A recent study has raised important concerns about the reliability of AI-powered search tools, showing that many of their responses are not backed by the sources they cite. The findings suggest that while these tools may be fast and convenient, their outputs often require closer scrutiny.

The study, conducted by researchers at Salesforce AI Research, examined the performance of several leading AI-based search platforms—including Perplexity, You.com, Microsoft’s Bing Chat, and OpenAI’s GPT-4.5—using a purpose-built evaluation framework called DeepTRACE. The audit involved more than 300 questions and assessed the tools across eight different criteria.

According to TechXplore, the results showed significant inconsistencies. GPT-4.5, for example, produced unsupported claims in nearly half of its responses (47%), while other tools ranged between 30% and 40%. In many cases, citations either failed to support the claim or were unrelated altogether.

The audit also tested how these systems handle two types of questions: debate-oriented prompts, which involve contentious or politically sensitive topics, and expertise-driven queries that demand subject-specific knowledge. In debate scenarios, AI responses often presented a one-sided viewpoint, with little consideration for counterarguments. These unbalanced replies were frequently delivered in an authoritative tone, raising concerns about their potential to reinforce user biases and limit exposure to diverse perspectives.

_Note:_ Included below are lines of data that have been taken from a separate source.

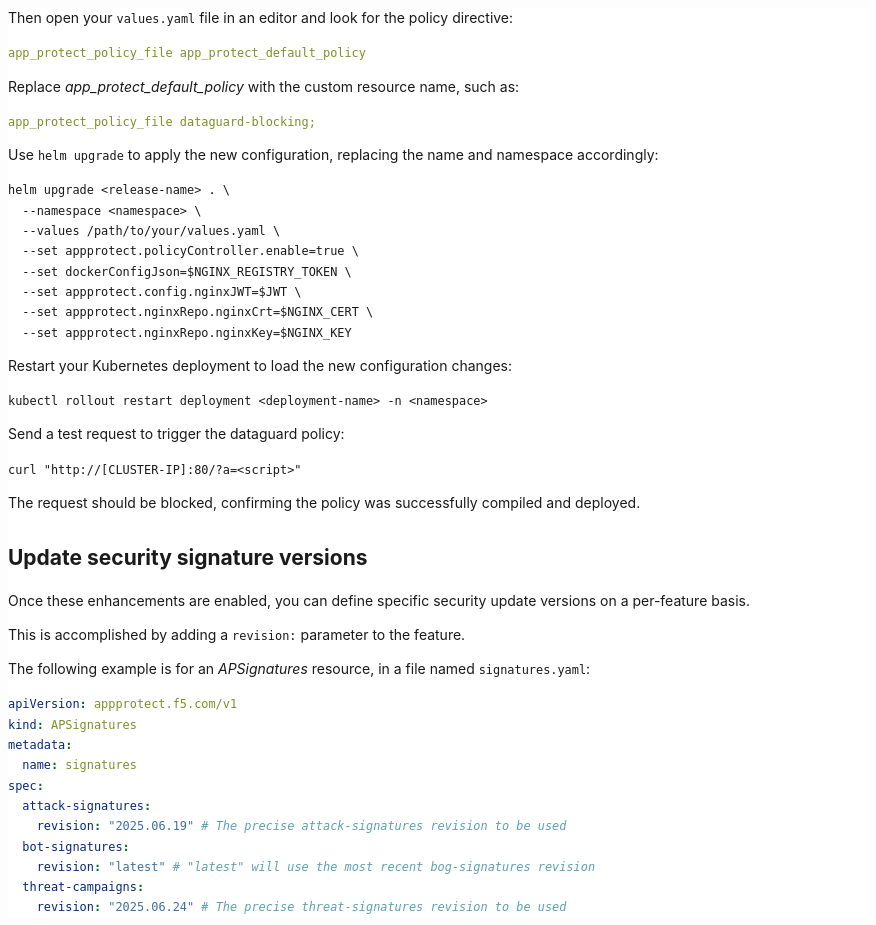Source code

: Then open your `values.yaml` file in an editor and look for the policy directive:

```yaml
app_protect_policy_file app_protect_default_policy
```

Replace _app_protect_default_policy_ with the custom resource name, such as:

```yaml
app_protect_policy_file dataguard-blocking;
```

Use `helm upgrade` to apply the new configuration, replacing the name and namespace accordingly:

```shell
helm upgrade <release-name> . \
  --namespace <namespace> \
  --values /path/to/your/values.yaml \
  --set appprotect.policyController.enable=true \
  --set dockerConfigJson=$NGINX_REGISTRY_TOKEN \
  --set appprotect.config.nginxJWT=$JWT \
  --set appprotect.nginxRepo.nginxCrt=$NGINX_CERT \
  --set appprotect.nginxRepo.nginxKey=$NGINX_KEY
```

Restart your Kubernetes deployment to load the new configuration changes:

```shell
kubectl rollout restart deployment <deployment-name> -n <namespace>
```
   
Send a test request to trigger the dataguard policy:

```shell
curl "http://[CLUSTER-IP]:80/?a=<script>"
```

The request should be blocked, confirming the policy was successfully compiled and deployed.

## Update security signature versions

Once these enhancements are enabled, you can define specific security update versions on a per-feature basis.

This is accomplished by adding a `revision:` parameter to the feature.

The following example is for an _APSignatures_ resource, in a file named `signatures.yaml`:

```yaml {hl_lines=[7, 9, 11]}
apiVersion: appprotect.f5.com/v1
kind: APSignatures
metadata:
  name: signatures
spec:
  attack-signatures:
    revision: "2025.06.19" # The precise attack-signatures revision to be used
  bot-signatures:
    revision: "latest" # "latest" will use the most recent bog-signatures revision
  threat-campaigns:
    revision: "2025.06.24" # The precise threat-signatures revision to be used
```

Human reviewers verified the results produced by DeepTRACE to ensure the findings were accurate and reflective of real-world usage.

Beyond identifying flaws, the study also demonstrates a path forward. DeepTRACE provides a practical method for systematically evaluating how AI systems handle information retrieval and citation. The researchers argue that such frameworks are essential as AI tools become more integrated into public and professional information workflows.

While AI continues to offer benefits in automating search and research tasks, the findings serve as a reminder that users should approach outputs critically and verify sources when accuracy matters.

The full findings are available on the arXiv preprint server.